▸ **EXTRAIT CHOISI**:
+---+
Christine Macel a invité 120 artistes de tous les continents dont 101 n’étaient jamais venus à Venise. Pour mieux rythmer et maintenir l’intérêt du visiteur, cette exposition fleuve est divisée en neuf chapitres portant chacun des noms aussi poétiques que « Le pavillon du temps et de la finitude ». Le résultat est très concluant, rendant la visite plus claire qu’à d’autres Biennales.
Dès l’entrée, le ton est donné par des représentations de l’artiste « au travail », mais où, en réalité, il dort (les divans de Franz West, les photos de Mladen Stilinovic). Nietzsche disait déjà que pour « faire quelque chose, il faut parfois passer la moitié du temps à ne rien faire ». Christine Macel veut célébrer les vertus créatrices de « l’otium » (l’oisiveté) face au « negocium » (la fièvre du commerce). Elle aurait pu y joindre les beaux films de Nicolas Kozakis et de Raoul Vaneigem sur ce thème.
Mais vite, le fracas du monde s’infiltre avec un groupe de rap nigérian et des réfugiés demandeurs d’asile invités par Olafur Eliasson à fabriquer des lampes. Il leur donne ainsi statut et salaire mais surtout un visage et un nom au milieu de l’événement européen par excellence.
Un Premier ministre
Sur un grand mur, une multitude de beaux dessins abstraits. Ils ont été réalisés par le Premier ministre albanais (et artiste), Edi Rama, sur ses feuilles de travail pendant ses réunions trop ennuyeuses !
Le parcours, parfois trop sage, va ainsi de découvertes en réussites avec aussi son lot inévitable de déceptions. Aux Giardini, la grande expo évoque les livres avec les peintures hyperréalistes à la manière des primitifs flamands, du Chinois Liu Ye qui a peint ces livres qu’on ne pouvait lire pendant la révolution culturelle. L’artiste des Emirats arabes unis, Abdulah Al Saadi a élaboré toutes sa vie des petits livres comme des rouleaux de la Mer morte enfermés dans des boîtes de conserve.
+---+
▸ **MATÉRIEL FOURNI**:
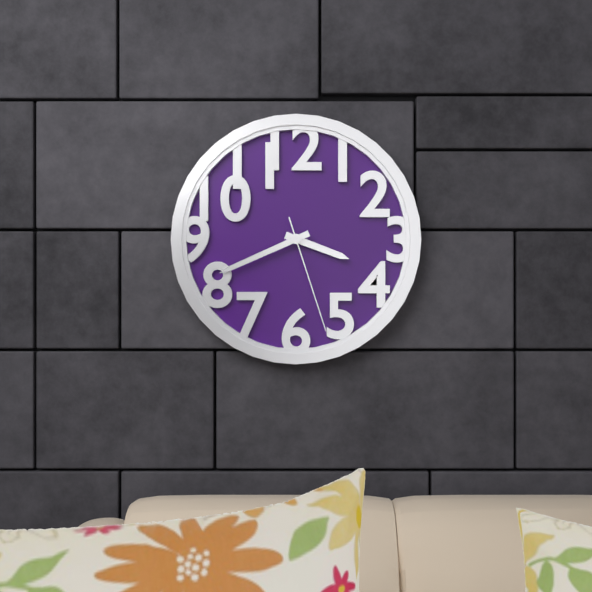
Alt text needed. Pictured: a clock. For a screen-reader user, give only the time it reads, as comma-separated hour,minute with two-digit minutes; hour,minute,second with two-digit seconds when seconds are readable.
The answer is 3,41,27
+---+
▸ **ÉNONCÉ A**: Selon l'extrait, combien d'artistes Christine Macel a-t-elle invités ?
▸ **ÉNONCÉ B**: Indiquez si chacune de ces affirmations concorde avec l'extrait, en répondant par oui ou par non et en citant les mots décisifs de l'extrait. (i) L'exposition est divisée en neuf chapitres. (ii) Edi Rama a réalisé ses dessins abstraits pendant ses vacances. (iii) Olafur Eliasson a invité des réfugiés à fabriquer des lampes.
▸ **ÉNONCÉ C**: Reproduisez le passage de l'extrait qui commence aux mots « Christine Macel a » et s'arrête après « sur ce thème. ».
Les lignes fournies ne sont pas nécessaires ici.

▸ **RÉPONSE ATTENDUE A**: Christine Macel a invité 120 artistes de tous les continents.

▸ **RÉPONSE ATTENDUE B**:
(i) Oui : « cette exposition fleuve est divisée en neuf chapitres ».
(ii) Non : « sur ses feuilles de travail pendant ses réunions trop ennuyeuses ».
(iii) Oui : « des réfugiés demandeurs d’asile invités par Olafur Eliasson à fabriquer des lampes ».

▸ **RÉPONSE ATTENDUE C**:
Christine Macel a invité 120 artistes de tous les continents dont 101 n’étaient jamais venus à Venise. Pour mieux rythmer et maintenir l’intérêt du visiteur, cette exposition fleuve est divisée en neuf chapitres portant chacun des noms aussi poétiques que « Le pavillon du temps et de la finitude ». Le résultat est très concluant, rendant la visite plus claire qu’à d’autres Biennales.
Dès l’entrée, le ton est donné par des représentations de l’artiste « au travail », mais où, en réalité, il dort (les divans de Franz West, les photos de Mladen Stilinovic). Nietzsche disait déjà que pour « faire quelque chose, il faut parfois passer la moitié du temps à ne rien faire ». Christine Macel veut célébrer les vertus créatrices de « l’otium » (l’oisiveté) face au « negocium » (la fièvre du commerce). Elle aurait pu y joindre les beaux films de Nicolas Kozakis et de Raoul Vaneigem sur ce thème.